• Source information:
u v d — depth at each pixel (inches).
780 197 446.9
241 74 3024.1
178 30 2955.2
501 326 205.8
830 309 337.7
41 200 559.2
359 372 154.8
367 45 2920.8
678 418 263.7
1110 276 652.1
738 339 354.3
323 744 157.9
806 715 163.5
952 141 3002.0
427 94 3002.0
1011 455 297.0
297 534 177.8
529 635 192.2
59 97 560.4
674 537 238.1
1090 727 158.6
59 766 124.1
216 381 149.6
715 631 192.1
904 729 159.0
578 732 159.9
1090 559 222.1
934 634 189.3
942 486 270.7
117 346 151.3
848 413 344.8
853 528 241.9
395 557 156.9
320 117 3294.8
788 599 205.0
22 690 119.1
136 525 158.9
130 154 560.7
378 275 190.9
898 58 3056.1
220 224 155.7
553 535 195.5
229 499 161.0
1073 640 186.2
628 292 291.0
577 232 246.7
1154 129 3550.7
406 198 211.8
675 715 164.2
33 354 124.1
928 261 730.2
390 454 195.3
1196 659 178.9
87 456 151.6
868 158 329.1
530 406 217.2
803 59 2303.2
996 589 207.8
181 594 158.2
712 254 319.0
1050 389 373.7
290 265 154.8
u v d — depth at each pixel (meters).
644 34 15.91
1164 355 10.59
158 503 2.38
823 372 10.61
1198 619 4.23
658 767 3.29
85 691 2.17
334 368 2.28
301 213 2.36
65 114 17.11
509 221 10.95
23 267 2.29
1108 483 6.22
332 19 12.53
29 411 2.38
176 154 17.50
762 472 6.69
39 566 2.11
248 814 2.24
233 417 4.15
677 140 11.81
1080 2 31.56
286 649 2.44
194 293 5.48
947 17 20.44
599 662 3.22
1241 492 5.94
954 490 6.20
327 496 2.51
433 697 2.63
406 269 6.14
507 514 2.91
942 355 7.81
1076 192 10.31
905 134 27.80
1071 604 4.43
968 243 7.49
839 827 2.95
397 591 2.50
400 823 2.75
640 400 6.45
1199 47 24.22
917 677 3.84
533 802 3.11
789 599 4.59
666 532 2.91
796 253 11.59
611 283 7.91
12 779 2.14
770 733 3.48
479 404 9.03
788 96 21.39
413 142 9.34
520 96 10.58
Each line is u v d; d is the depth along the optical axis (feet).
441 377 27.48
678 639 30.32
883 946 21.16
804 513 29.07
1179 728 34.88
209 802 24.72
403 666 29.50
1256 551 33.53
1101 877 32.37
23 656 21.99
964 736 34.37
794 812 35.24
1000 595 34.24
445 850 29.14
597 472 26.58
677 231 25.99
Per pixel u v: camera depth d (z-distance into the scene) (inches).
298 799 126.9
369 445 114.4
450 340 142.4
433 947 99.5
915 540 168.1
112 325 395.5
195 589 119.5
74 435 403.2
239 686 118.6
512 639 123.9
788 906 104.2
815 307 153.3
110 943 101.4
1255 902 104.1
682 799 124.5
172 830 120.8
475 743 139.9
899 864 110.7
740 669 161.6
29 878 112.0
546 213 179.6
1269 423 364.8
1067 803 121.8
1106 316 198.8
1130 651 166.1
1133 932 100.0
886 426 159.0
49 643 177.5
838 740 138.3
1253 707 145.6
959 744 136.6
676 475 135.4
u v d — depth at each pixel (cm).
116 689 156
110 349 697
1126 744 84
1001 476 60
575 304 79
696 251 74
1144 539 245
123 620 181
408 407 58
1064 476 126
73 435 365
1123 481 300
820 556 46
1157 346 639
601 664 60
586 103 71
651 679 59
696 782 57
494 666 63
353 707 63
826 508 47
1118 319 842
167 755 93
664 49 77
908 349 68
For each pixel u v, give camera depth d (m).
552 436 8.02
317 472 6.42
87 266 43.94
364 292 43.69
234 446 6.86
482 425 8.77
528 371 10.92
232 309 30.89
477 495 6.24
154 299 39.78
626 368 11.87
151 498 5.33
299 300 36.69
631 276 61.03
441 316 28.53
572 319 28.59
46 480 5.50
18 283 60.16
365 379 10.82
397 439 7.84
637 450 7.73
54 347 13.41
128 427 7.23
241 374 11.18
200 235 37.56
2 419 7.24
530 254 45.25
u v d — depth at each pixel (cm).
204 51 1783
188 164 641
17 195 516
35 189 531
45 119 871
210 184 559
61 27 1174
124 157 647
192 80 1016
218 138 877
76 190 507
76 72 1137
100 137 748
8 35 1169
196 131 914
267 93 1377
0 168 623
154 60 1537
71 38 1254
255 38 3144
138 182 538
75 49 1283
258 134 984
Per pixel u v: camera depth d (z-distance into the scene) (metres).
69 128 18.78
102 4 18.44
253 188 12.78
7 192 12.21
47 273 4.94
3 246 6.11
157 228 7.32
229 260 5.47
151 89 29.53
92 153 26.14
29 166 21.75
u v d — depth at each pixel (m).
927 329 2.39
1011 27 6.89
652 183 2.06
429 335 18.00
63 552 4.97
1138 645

• Task brief:
Give all the records above again, wording unchanged.

• Written response:
u v d — depth at each pixel (inches).
780 197 446.9
241 74 3024.1
178 30 2955.2
501 326 205.8
830 309 337.7
41 200 559.2
359 372 154.8
367 45 2920.8
678 418 263.7
1110 276 652.1
738 339 354.3
323 744 157.9
806 715 163.5
952 141 3002.0
427 94 3002.0
1011 455 297.0
297 534 177.8
529 635 192.2
59 97 560.4
674 537 238.1
1090 727 158.6
59 766 124.1
216 381 149.6
715 631 192.1
904 729 159.0
578 732 159.9
1090 559 222.1
934 634 189.3
942 486 270.7
117 346 151.3
848 413 344.8
853 528 241.9
395 557 156.9
320 117 3294.8
788 599 205.0
22 690 119.1
136 525 158.9
130 154 560.7
378 275 190.9
898 58 3056.1
220 224 155.7
553 535 195.5
229 499 161.0
1073 640 186.2
628 292 291.0
577 232 246.7
1154 129 3550.7
406 198 211.8
675 715 164.2
33 354 124.1
928 261 730.2
390 454 195.3
1196 659 178.9
87 456 151.6
868 158 329.1
530 406 217.2
803 59 2303.2
996 589 207.8
181 594 158.2
712 254 319.0
1050 389 373.7
290 265 154.8
u v d — depth at each pixel (meters).
644 34 15.91
1164 355 10.59
158 503 2.38
823 372 10.61
1198 619 4.23
658 767 3.29
85 691 2.17
334 368 2.28
301 213 2.36
65 114 17.11
509 221 10.95
23 267 2.29
1108 483 6.22
332 19 12.53
29 411 2.38
176 154 17.50
762 472 6.69
39 566 2.11
248 814 2.24
233 417 4.15
677 140 11.81
1080 2 31.56
286 649 2.44
194 293 5.48
947 17 20.44
599 662 3.22
1241 492 5.94
954 490 6.20
327 496 2.51
433 697 2.63
406 269 6.14
507 514 2.91
942 355 7.81
1076 192 10.31
905 134 27.80
1071 604 4.43
968 243 7.49
839 827 2.95
397 591 2.50
400 823 2.75
640 400 6.45
1199 47 24.22
917 677 3.84
533 802 3.11
789 599 4.59
666 532 2.91
796 253 11.59
611 283 7.91
12 779 2.14
770 733 3.48
479 404 9.03
788 96 21.39
413 142 9.34
520 96 10.58
Each line is u v d; d is the depth along the optical axis (feet).
441 377 27.48
678 639 30.32
883 946 21.16
804 513 29.07
1179 728 34.88
209 802 24.72
403 666 29.50
1256 551 33.53
1101 877 32.37
23 656 21.99
964 736 34.37
794 812 35.24
1000 595 34.24
445 850 29.14
597 472 26.58
677 231 25.99
Per pixel u v: camera depth d (z-distance into the scene) (inches).
298 799 126.9
369 445 114.4
450 340 142.4
433 947 99.5
915 540 168.1
112 325 395.5
195 589 119.5
74 435 403.2
239 686 118.6
512 639 123.9
788 906 104.2
815 307 153.3
110 943 101.4
1255 902 104.1
682 799 124.5
172 830 120.8
475 743 139.9
899 864 110.7
740 669 161.6
29 878 112.0
546 213 179.6
1269 423 364.8
1067 803 121.8
1106 316 198.8
1130 651 166.1
1133 932 100.0
886 426 159.0
49 643 177.5
838 740 138.3
1253 707 145.6
959 744 136.6
676 475 135.4
u v d — depth at each pixel (cm).
116 689 156
110 349 697
1126 744 84
1001 476 60
575 304 79
696 251 74
1144 539 245
123 620 181
408 407 58
1064 476 126
73 435 365
1123 481 300
820 556 46
1157 346 639
601 664 60
586 103 71
651 679 59
696 782 57
494 666 63
353 707 63
826 508 47
1118 319 842
167 755 93
664 49 77
908 349 68
For each pixel u v, give camera depth d (m).
552 436 8.02
317 472 6.42
87 266 43.94
364 292 43.69
234 446 6.86
482 425 8.77
528 371 10.92
232 309 30.89
477 495 6.24
154 299 39.78
626 368 11.87
151 498 5.33
299 300 36.69
631 276 61.03
441 316 28.53
572 319 28.59
46 480 5.50
18 283 60.16
365 379 10.82
397 439 7.84
637 450 7.73
54 347 13.41
128 427 7.23
241 374 11.18
200 235 37.56
2 419 7.24
530 254 45.25
u v d — depth at each pixel (cm).
204 51 1783
188 164 641
17 195 516
35 189 531
45 119 871
210 184 559
61 27 1174
124 157 647
192 80 1016
218 138 877
76 190 507
76 72 1137
100 137 748
8 35 1169
196 131 914
267 93 1377
0 168 623
154 60 1537
71 38 1254
255 38 3144
138 182 538
75 49 1283
258 134 984
Per pixel u v: camera depth d (z-distance into the scene) (metres).
69 128 18.78
102 4 18.44
253 188 12.78
7 192 12.21
47 273 4.94
3 246 6.11
157 228 7.32
229 260 5.47
151 89 29.53
92 153 26.14
29 166 21.75
u v d — depth at each pixel (m).
927 329 2.39
1011 27 6.89
652 183 2.06
429 335 18.00
63 552 4.97
1138 645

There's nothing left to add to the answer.